Evacuation Planning Course Scheduled for Hazard in March 2026
A tuition-free, 8-hour evacuation planning course brought emergency managers and first responders to Hazard's Eastern Kentucky Veterans Center on March 12.

Emergency managers, first responders, and government administrators gathered Thursday at the Eastern Kentucky Veterans Center on Veterans Drive in Hazard for an eight-hour management-level course on evacuation planning, part of a tuition-free training opportunity posted by Kentucky Emergency Management and hosted by the Kentucky Department for Public Health.

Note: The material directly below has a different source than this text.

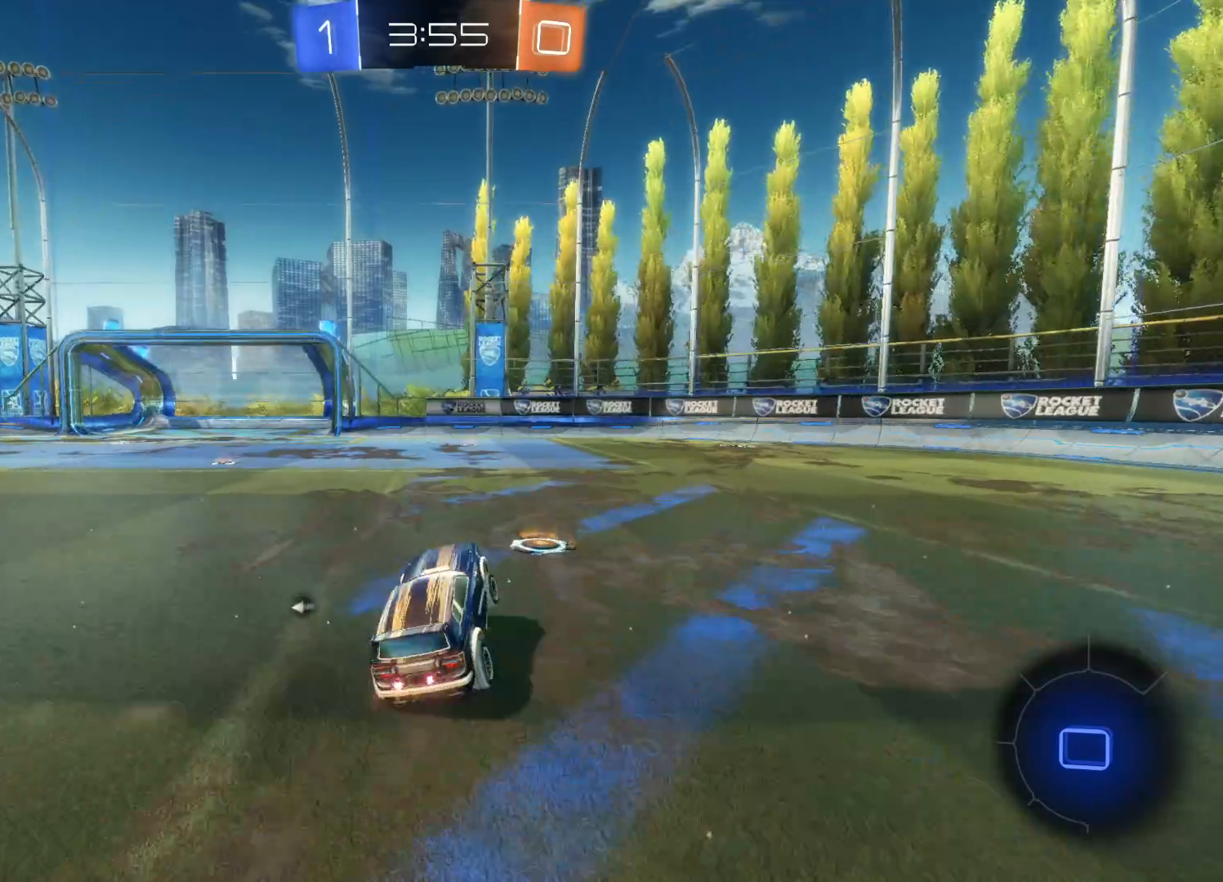
{"buttons": ["R2"], "left_stick": "left", "right_stick": "center", "events": [[33, "TRIANGLE", "down"], [33, "left_stick", "left"], [150, "TRIANGLE", "up"]]}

The course, formally titled MGT-461 Evacuation Planning Strategies and Solutions, ran from 8 a.m. to 5 p.m. at the 200 Veterans Dr. facility in Perry County. Kentucky Emergency Management, whose public information officer is David Davis, publicized the event while designating it NON-KYEM, meaning the agency served as the announcement vehicle rather than the primary training host.
The curriculum drew from materials developed by the National Disaster Preparedness Training Center at the University of Hawaii, whose MGT-461 course description formed the backbone of the day's instruction. The course framed its purpose around a straightforward reality: "Evacuations can be ordered at any time for many types of disasters. The larger the scale of the evacuation, the more complex it is to plan as well as to execute."
Participants worked through how hazard conditions determine when evacuation becomes the appropriate protective action, and the course gave them access to data, modeling tools, and simulations designed to support real-world evacuation implementation. The stated goal was equipping attendees to "utilize current tools and technologies to institute best practices and strategies to plan for and execute an emergency evacuation."
The intended audience extended beyond emergency managers to include transportation professionals, security and safety professionals, and government administrators. That breadth reflected the course's emphasis on coordination across agencies and disciplines when large-scale evacuations require rapid, orderly execution.
Registration was handled through the NDPTC system, which carries a Department of Homeland Security requirement that participants be U.S. citizens or nationals, or receive DHS approval by demonstrating that their attendance provides a direct benefit to a state, local, tribal, or territorial government.
The Eastern Kentucky Veterans Center, situated on Veterans Drive in Hazard, served as the Perry County anchor for a training track that public health and emergency preparedness officials across Eastern Kentucky have increasingly prioritized following the region's repeated experience with flood-driven evacuations in recent years.